• **Istruzioni**
[A] Secondo il testo sul porto di Moniga, che cosa rappresenta per Balmaris l'acquisizione del porto gardesano? Rispondi in una-tre frasi.
[B] Elenca tutte le dotazioni e i servizi di cui dispone la struttura di via del Porto secondo il testo sul porto di Moniga.
[C] In che anno è stato fondato il porto turistico di Moniga del Garda, secondo il testo sul porto di Moniga?

• **Testo**
---+---
Moniga Porto Nautica entra nell’orbita di Balmaris, nuovo gruppo internazionale della nautica nato con l’obiettivo di costruire una rete europea di marine già avviate.
L’operazione riguarda il porto turistico di Moniga del Garda, realtà fondata nel 2005 da Laura Fadabini e Roberto Vassalli, cresciuta negli anni fino a diventare uno dei riferimenti del diporto sul basso Garda.
La struttura di via del Porto dispone di posti barca in acqua, aree a secco, cantiere nautico, officina specializzata, rimessaggio coperto, distributore di carburante e servizi dedicati ai diportisti.
Sul proprio sito, Moniga Porto Nautica indica 285 ormeggi attrezzati per imbarcazioni fino a 18 metri e 6.200 metri quadrati di rimessaggio coperto, oltre al cantiere e ai servizi tecnici per la manutenzione.
Per Balmaris, l’acquisizione del porto gardesano rappresenta il primo tassello di una strategia più ampia, destinata a svilupparsi in Italia e in Europa. Alle spalle del progetto c’è Baltisse, holding della famiglia belga Balcaen.
---+---
• **Righe fornite**
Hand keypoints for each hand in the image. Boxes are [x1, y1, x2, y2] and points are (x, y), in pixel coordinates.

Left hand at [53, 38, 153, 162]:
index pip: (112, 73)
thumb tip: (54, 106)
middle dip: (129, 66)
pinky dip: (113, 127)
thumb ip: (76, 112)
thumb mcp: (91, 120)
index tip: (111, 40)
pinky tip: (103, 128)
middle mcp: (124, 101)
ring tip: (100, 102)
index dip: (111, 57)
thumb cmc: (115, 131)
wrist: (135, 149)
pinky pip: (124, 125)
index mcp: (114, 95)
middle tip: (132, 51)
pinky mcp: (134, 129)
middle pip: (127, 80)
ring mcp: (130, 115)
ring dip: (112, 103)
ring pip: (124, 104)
---+---
• **Risposte**
[A] Per Balmaris l'acquisizione è il primo tassello di una strategia più ampia, destinata a svilupparsi in Italia e in Europa. Il gruppo è infatti nato con l'obiettivo di costruire una rete europea di marine già avviate.

[B] Posti barca in acqua, aree a secco, cantiere nautico, officina specializzata, rimessaggio coperto, distributore di carburante e servizi dedicati ai diportisti.

[C] Nel 2005.